> [Required action 1] In the press conference transcript, why does Igor Strelkov say it is hard to give an exact count of the men who have joined?
> [Required action 2] Name every person mentioned by name in the press conference transcript. Where someone is also called by first name and patronymic, include that form.

> [Source document]

***

Igor Strelkov: There has been a lot. The thing is that at least several battalions worth joined us right away, numbering between 300 and 500 men. These battalions were already here in the process of being formed and immediately joined the ranks of the Militia. Every day we receive people both at our headquarters and through the battalions stationed on the outskirts of the city. Accordingly, I find it very difficult to say exactly how many. However, we must be talking about at least a thousand men over the course of the last month.
Denis Pushilin’s Future in the Donetsk People’s Republic
Reporter: Thank you. And, Alexander Yuryevich, will Denis Pushilin remain the Chairman of the Supreme Council [indecipherable]?
Alexander Borodai: Until the Supreme Council votes otherwise, for now, he will remain in this role. However, everything is possible.
Pending Voluntary Evacuation from Donetsk
Reporter: Alexander Yuryevich, you mentioned that the evacuation will encompass several areas of the city. If you can, would you please provide concrete information as to which areas of the city are the most dangerous?
Alexander Borodai: It is specifically for reasons of security that I will not provide any more concrete information.
Reporter: And how many people, how many people are we talking about?
Alexander Borodai: I am concerned that the evacuation could involve tens of thousands of people at the very least.
Reporter: Tens of thousands?
Alexander Borodai: Tens of thousands. To begin with. After that, we will see. Judging by the situation.
The Relationship between Igor Strelkov Alexander Borodai
Reporter: Alexander, please tell us, where did you and Igor Ivanovich meet? In Chechnya? It is true that you have been acquainted for a long time?
Alexander Borodai: Yes, we have known each other for a long time. (addressing Igor Strelkov) How many years already?
Igor Strelkov: Since 1996.
Alexander Borodai: Since 1996.
Igor Strelkov: After the First Chechen War we were introduced to each other, [indecipherable] introduced us.
Alexander Borodai: Yes, we … I was also in Transnistria, naturally; however, we were stationed in completely different areas. (addressing Igor Strelkov) As I recall, you were in Bendery, right? (continuing) He was in Bendery, and I was at the Kickanskij bridgehead.
Reporter: And you wrote … you were a journalist there?
Alexander Borodai: No, I was also a volunteer.
Reporter: How will you be organizing the evacuation? Because you need buses, trains. How are you planning to do this?
Alexander Borodai: Well, you see, here we have three people whose fates somehow are linked to Transnistria. Let’s not shy away from this word. (smiling) Vladimir Yuryevich was also somehow at that time in Transnistria. He was also was what we call a volunteer, except that he had the rank of Minister of State Security.
The Fate of Transnistria and the Fate of Donbass
Reporter: And what’s good about Trasnistria now? It’s an unrecognized territory. Specifically, what did you achieve in Transnistria?
Alexander Borodai: (smiling) Don’t ask questions that …
[Reporter and Alexander Borodai speaking over each other]
Alexander Borodai: What I want to say is …
Reporter: Are you not concerned that there will be a repetition here of what happened in Transnistria? An unrecognized state without an economy?
Alexander Borodai: First of all, I would not call Transnistria an “unrecognized state without an economy.” What I would like to tell you is that Transnistria is still alive. Whereas the state that it was in 1992, people, and Russian people in particular, could not have continued living there. They would have been expelled, expelled or murdered. (turning to Igor Strelkov) Do you have any comments?

***

> [Dataset]
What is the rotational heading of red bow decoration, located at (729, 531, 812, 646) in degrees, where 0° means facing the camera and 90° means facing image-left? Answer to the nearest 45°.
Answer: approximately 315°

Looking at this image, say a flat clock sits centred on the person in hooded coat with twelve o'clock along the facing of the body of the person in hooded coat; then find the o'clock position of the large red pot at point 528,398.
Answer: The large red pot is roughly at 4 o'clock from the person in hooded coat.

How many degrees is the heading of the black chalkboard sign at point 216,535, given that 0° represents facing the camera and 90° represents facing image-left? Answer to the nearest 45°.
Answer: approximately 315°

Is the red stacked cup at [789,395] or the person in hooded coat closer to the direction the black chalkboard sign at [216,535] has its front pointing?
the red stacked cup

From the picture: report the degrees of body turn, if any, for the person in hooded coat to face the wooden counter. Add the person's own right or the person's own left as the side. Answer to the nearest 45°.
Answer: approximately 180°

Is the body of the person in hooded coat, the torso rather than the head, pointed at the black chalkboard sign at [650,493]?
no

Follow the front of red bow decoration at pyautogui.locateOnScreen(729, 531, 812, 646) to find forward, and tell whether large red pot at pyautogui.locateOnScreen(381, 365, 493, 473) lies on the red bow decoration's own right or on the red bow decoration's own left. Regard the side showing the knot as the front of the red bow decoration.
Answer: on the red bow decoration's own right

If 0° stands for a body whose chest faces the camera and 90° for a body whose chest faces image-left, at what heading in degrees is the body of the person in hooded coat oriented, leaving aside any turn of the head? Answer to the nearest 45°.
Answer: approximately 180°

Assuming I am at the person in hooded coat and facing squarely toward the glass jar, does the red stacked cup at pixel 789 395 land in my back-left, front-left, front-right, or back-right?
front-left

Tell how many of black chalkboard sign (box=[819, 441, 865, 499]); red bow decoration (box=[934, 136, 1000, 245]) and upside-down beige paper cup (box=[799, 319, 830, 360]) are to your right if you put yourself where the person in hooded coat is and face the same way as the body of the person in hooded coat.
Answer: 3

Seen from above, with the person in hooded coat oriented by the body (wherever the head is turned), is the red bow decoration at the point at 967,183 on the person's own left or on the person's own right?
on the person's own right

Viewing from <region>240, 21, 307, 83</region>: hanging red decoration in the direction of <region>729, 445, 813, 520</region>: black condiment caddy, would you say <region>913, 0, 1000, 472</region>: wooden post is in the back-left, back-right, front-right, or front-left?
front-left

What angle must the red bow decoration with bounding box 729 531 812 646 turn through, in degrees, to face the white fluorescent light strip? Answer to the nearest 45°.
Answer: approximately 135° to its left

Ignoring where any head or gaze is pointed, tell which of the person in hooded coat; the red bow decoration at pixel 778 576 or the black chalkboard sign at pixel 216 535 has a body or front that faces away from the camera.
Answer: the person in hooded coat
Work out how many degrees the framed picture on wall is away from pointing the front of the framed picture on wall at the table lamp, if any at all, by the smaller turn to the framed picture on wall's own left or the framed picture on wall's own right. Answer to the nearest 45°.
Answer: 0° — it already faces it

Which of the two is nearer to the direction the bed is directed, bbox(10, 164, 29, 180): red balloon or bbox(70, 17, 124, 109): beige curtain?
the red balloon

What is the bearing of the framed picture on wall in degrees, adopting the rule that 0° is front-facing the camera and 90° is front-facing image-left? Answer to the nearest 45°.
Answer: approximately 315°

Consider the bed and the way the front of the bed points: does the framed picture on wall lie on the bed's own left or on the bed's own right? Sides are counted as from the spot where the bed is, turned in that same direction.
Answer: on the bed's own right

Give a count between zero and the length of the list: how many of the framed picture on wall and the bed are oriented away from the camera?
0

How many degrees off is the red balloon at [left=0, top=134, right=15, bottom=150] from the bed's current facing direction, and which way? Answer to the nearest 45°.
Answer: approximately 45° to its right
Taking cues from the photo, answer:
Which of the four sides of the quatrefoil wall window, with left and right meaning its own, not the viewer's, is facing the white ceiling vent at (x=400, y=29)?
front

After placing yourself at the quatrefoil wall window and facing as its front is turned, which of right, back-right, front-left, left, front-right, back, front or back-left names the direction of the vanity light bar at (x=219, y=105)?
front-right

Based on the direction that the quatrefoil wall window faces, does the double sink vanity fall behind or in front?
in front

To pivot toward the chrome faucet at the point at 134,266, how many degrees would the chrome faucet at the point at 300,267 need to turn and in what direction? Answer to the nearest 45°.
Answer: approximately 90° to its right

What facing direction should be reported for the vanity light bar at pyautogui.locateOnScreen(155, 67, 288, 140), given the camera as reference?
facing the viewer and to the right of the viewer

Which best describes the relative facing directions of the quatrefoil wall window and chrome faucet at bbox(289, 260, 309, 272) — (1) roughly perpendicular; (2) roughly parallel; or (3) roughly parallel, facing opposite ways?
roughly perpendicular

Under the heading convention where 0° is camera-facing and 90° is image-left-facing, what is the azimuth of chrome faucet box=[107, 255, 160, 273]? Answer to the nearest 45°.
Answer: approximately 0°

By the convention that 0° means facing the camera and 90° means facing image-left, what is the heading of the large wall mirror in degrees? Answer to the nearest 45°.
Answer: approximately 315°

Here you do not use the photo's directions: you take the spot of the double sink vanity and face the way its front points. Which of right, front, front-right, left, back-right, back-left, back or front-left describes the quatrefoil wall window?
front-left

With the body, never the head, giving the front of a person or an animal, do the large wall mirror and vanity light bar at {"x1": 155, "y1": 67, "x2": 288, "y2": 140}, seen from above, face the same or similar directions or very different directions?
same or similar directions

***

> [Task answer 1] He says people join every day, both at the headquarters and through the battalions stationed on the outskirts of the city. Several battalions of 300 to 500 men also joined right away. So he can only estimate at least a thousand men over the last month.

> [Task answer 2]
- Igor Strelkov (Igor Ivanovich)
- Alexander Borodai (Alexander Yuryevich)
- Denis Pushilin
- Vladimir Yuryevich